Unleashing Big Data’s Potential for journalism, economy and research

The extent to which Text and Data Mining is revolutionising the way both public and private sector researchers work has yet to be fully realised by EU policymakers, argue data mining experts.
Photo credit: Pixabay

Text and Data Mining (TDM) lets us make sense of the vast amount of data that is out there. Understanding this data is critical to advancing our knowledge in climate change research, breaking corruption scandals in the press, discovering breakthrough medical treatments and training computers to improve customers’ experience online.

However, there are concerns that the current reform of EU copyright rules could limit who gets to use TDM and how they get to use it.

In order to build strong scientific datasets, or to train our Artificial Intelligence (AI) algorithms, researchers need to gather data from a broad range of sources, including scientific publications to which we have acquired lawful access through licensing agreements, or data that is publicly available on the internet (and not behind a paywall).

We need to make sure that our right to read this data includes the right to understand and analyse it.

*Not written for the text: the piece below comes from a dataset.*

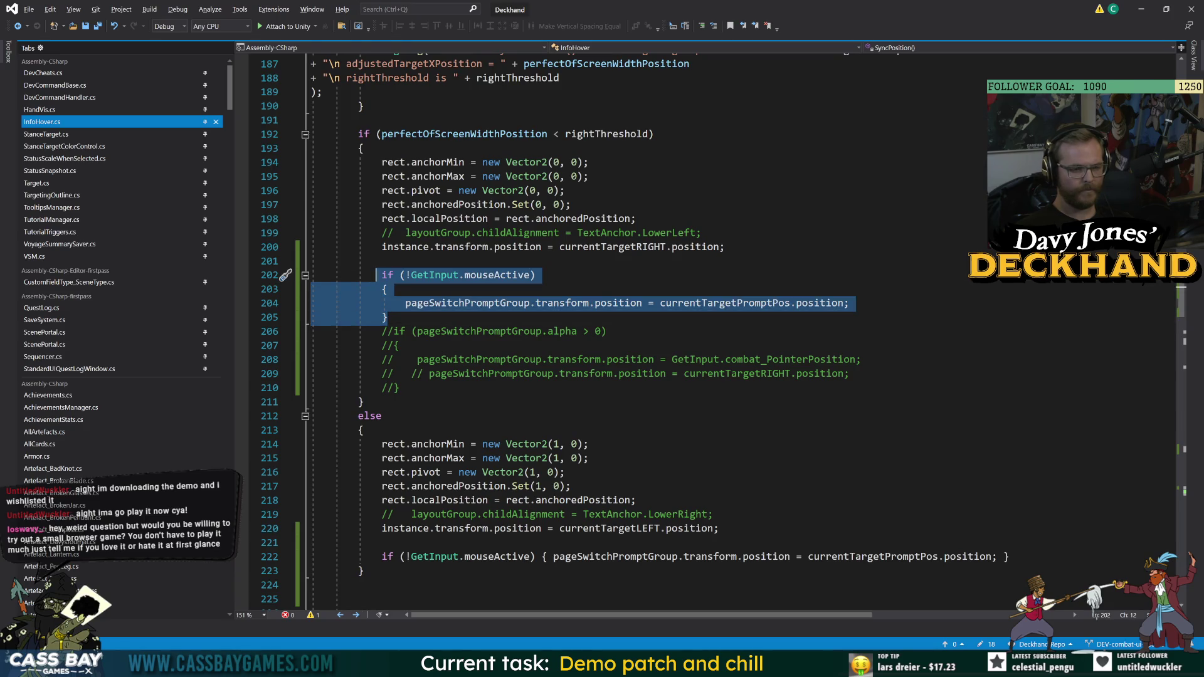
pyautogui.scroll(6, 718, 332)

We want EU policymakers to understand that TDM is not about copying or re-using creative works without paying. TDM is about understanding the works we have legally accessed to identify patterns, facts, and correlations locked within these works, such as the tone of scientific or journalistic articles or how many times specific words are used.

TDM does not harm rightsholders. In fact, the more data analytics that take place, the more TDM users will request lawful access, increasing the demand for subscriptions to articles.

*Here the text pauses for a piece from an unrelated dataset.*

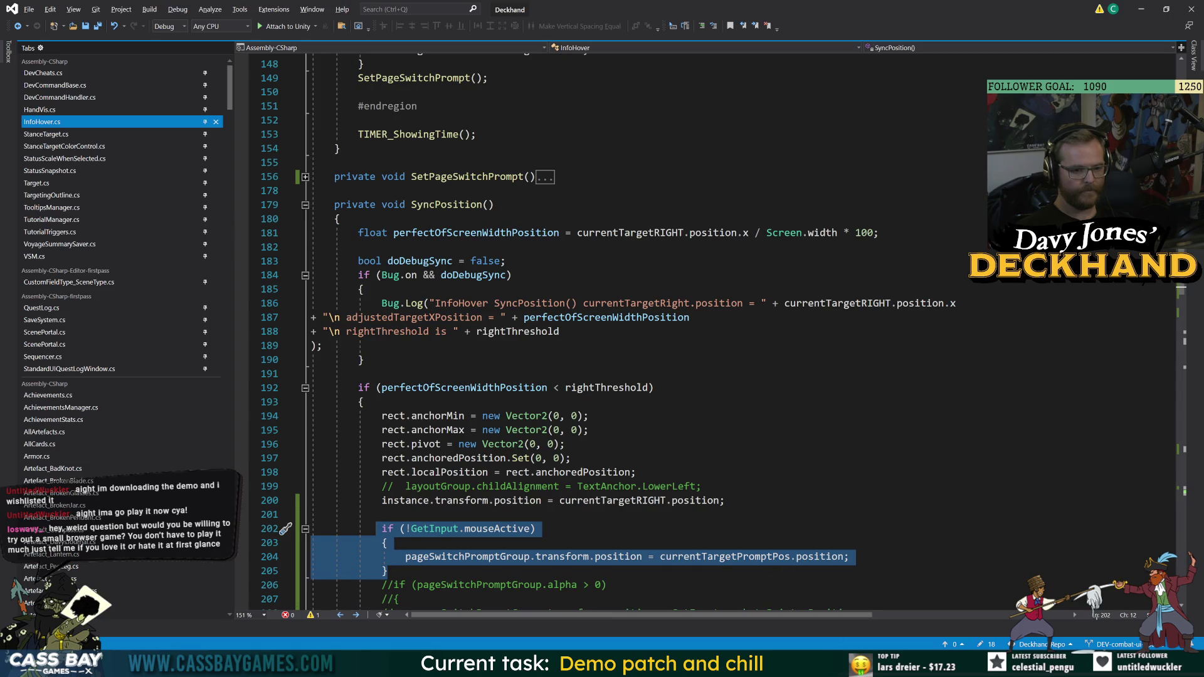
pyautogui.press('alt+Tab')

Many research projects are public-private partnerships. In fact, the European Commission’s Horizon 2020 programme – the largest research programme globally – envisages collaboration between public and private entities as they take “great ideas from the lab to the market”.

"TDM does not harm rightsholders. In fact, the more data analytics that take place, the more TDM users will request lawful access, increasing the demand for subscriptions to articles"

This programme usually requires that approved projects have another source of funding, typically private funding. If the private partner of a Horizon 2020 funded consortium cannot use TDM on the same basis as a public partner, this would greatly restrict the ability to fund AI projects at a time when such research is a critical element of growing the EU’s digital economy.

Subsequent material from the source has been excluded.